What you produce should be an exact transcription of the data, minus any pictures.

━━━━━━━━━━━━━━━━━━━━

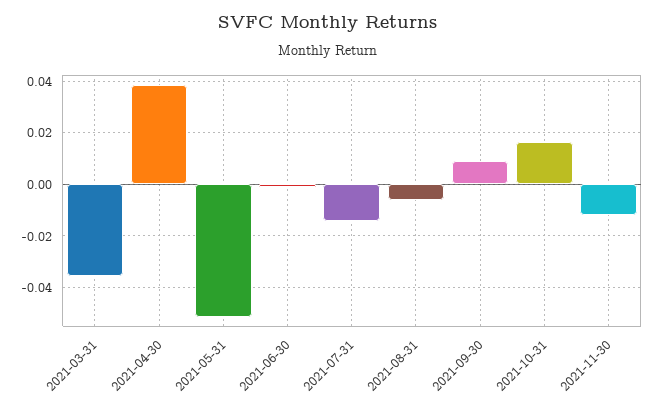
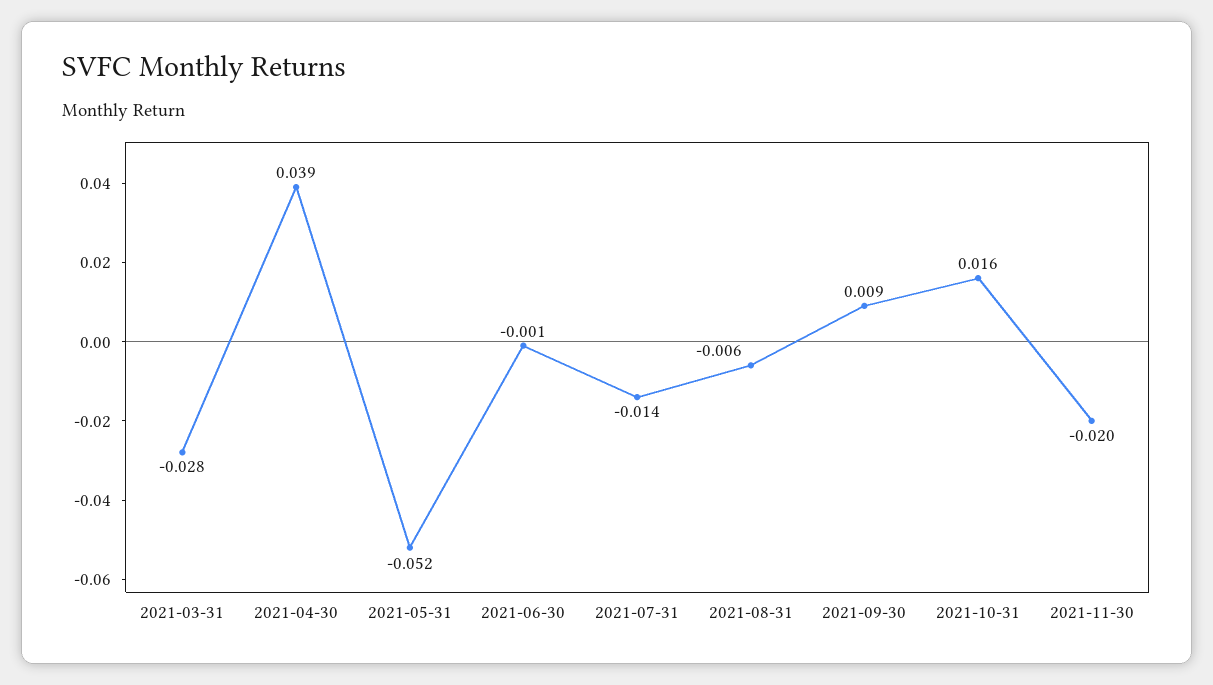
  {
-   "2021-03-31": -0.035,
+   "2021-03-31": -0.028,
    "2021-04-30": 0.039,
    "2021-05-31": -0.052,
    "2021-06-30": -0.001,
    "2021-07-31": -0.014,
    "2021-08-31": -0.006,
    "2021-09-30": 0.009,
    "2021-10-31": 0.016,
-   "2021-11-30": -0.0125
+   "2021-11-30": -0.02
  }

━━━━━━━━━━━━━━━━━━━━

[Solution to the problem]
  {
-   "2021-03-31": -0.035,
+   "2021-03-31": -0.028,
    "2021-04-30": 0.039,
    "2021-05-31": -0.052,
    "2021-06-30": -0.001,
    "2021-07-31": -0.014,
    "2021-08-31": -0.006,
    "2021-09-30": 0.009,
    "2021-10-31": 0.016,
-   "2021-11-30": -0.0125
+   "2021-11-30": -0.02
  }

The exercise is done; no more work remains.